Categories: Food for thought

Posted on 03-15-13 at 9 a.m.

Image for Framing the issue

During the last presidential debate on foreign politics, as U.S. President Barack Obama cited his accomplishments, the policy he was the proudest of - besides vaporizing Osama Bin Laden - was his position on shale gas and accelerating the exploration process.

Meanwhile, north of the border, Quebecers massively reject shale gas exploration. Likewise, a number of groups are fiercely opposed to the Northern Gateway, the pipeline from Bruderheim, Alberta to Kitimat, B.C.

Why do similar issues elicit such viscerally opposite reactions from just across our shared border? Sure, this could be about values - perhaps Americans and Canadians have different principles when it comes to energy or resources. However, we think the key factor here is not the answer but the question, and how it's structured. It's not about the picture - it's about the frame.

It's all about how you frame the issue - and the results are dramatically different. In the U.S., the administration and the energy industry frame shale gas as an "energy independence" issue. Shale gas exploration will make America energy self-sufficient - or even transform the country into a net exporter of oil and gas by 2020. Here, nationalism is cannily tied to oil and gas extraction. The question is: "Do you want to depend on Middle Eastern countries and their oil oligopoly for your energy supply... or are you a proud American?" Cue the fireworks and the flag-waving - the answer is never in doubt because the issue has been deftly framed to elicit the desired response.
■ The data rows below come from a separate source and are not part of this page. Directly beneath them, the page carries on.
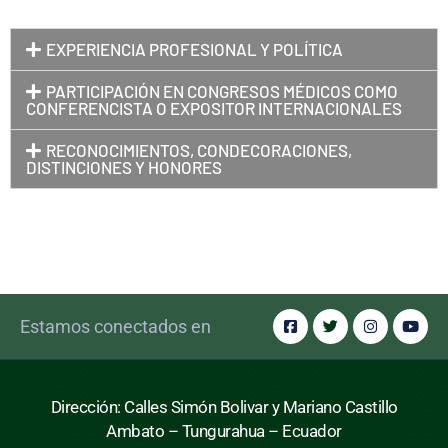
EXPERIENCIA PROFESIONAL Y POLÍTICA
PARTICIPACIÓN EN CONGRESOS MÉDICOS COMO
CONFERENCISTA O EXPOSITOR INTERNACIONALES
RECONOCIMIENTOS, CONDECORACIONES,
DISTINCIONES Y HONORES
Estamos conectados en
Dirección: Calles Simón Bolivar y Mariano Castillo
Ambato – Tungurahua – Ecuador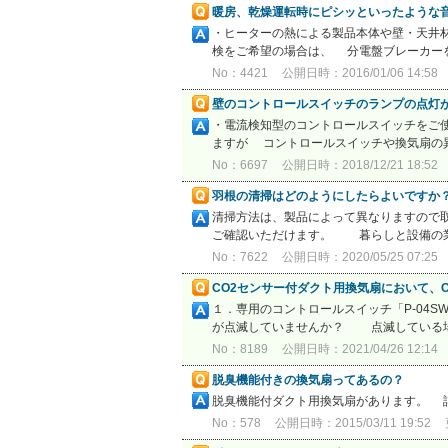
暖房、乾燥運転時にピシッといったような音
・ヒーターの熱による製品本体や壁・天井
検をご希望の場合は、 分電盤ブレーカーを
No：4421
公開日時：2016/01/06 14:58
壁のコントロールスイッチのランプの点灯
・電流検知型のコントロールスイッチをご
ますが コントロールスイッチや換気扇の異
No：6697
公開日時：2018/12/21 18:52
羽根の清掃はどのようにしたらよいですか
清掃方法は、製品によって異なりますので
ご確認いただけます。 暮らしと設備の業務
No：7622
公開日時：2020/05/25 07:25
CO2センサー付ダクト用換気扇において、
１．専用のコントロールスイッチ「P-04S
が点滅していませんか？ 点滅している場
No：8189
公開日時：2021/04/26 12:14
脱臭機能付きの換気扇ってあるの？
脱臭機能付ダクト用換気扇があります。 
No：578
公開日時：2015/03/11 19:52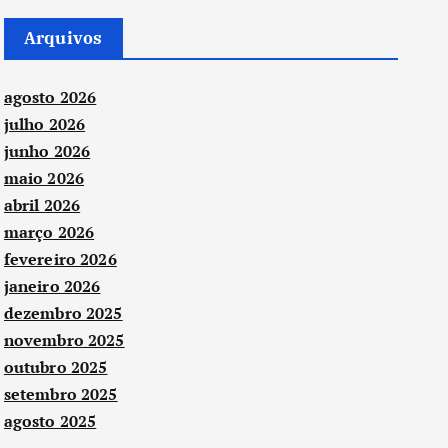
Arquivos
agosto 2026
julho 2026
junho 2026
maio 2026
abril 2026
março 2026
fevereiro 2026
janeiro 2026
dezembro 2025
novembro 2025
outubro 2025
setembro 2025
agosto 2025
In Quebec, a CROP poll conducted for the Fédération des chambres de commerce du Québec revealed that Quebecers are almost twice as opposed to shale gas as to the tar sands. Think about what that says when you consider how much negative media coverage the tar sands have received. Quebecers would prefer to buy their gas from other provinces or states rather than exploit their own. In Quebec, the discovery of a new resource is practically treated as bad news.

From the get-go, the energy industry here has been unable to frame the issue to its advantage. Meanwhile, its opponents did just that, pointing to possible contamination of the groundwater. In Quebec, the question is now: "Do you want to pollute your water?" And you know the answer to that one. Once that frame is snapped into place, it's very hard to remove. Not even a spokesman as credible as Lucien Bouchard (he almost made Quebec a country singlehandedly) can pull it off. In fact, rather than enhancing the image of shale gas, the issue is reducing his likeability.


Framing an issue starts with robust data about public opinion. You need to clearly understand the strengths and weaknesses of your project, as well as who are your allies, your opponents and the silent majority that you may be able to convince. Finally, it's important to understand the nature of the opposition, rational or emotional, in order to fine-tune the tone of communications.

Now the industry is stuck with an image problem, and has to find a way to reframe the issue. That won't be easy, but it's absolutely necessary to winning hearts and minds. Your mother was right: you seldom get a second chance to make that first impression.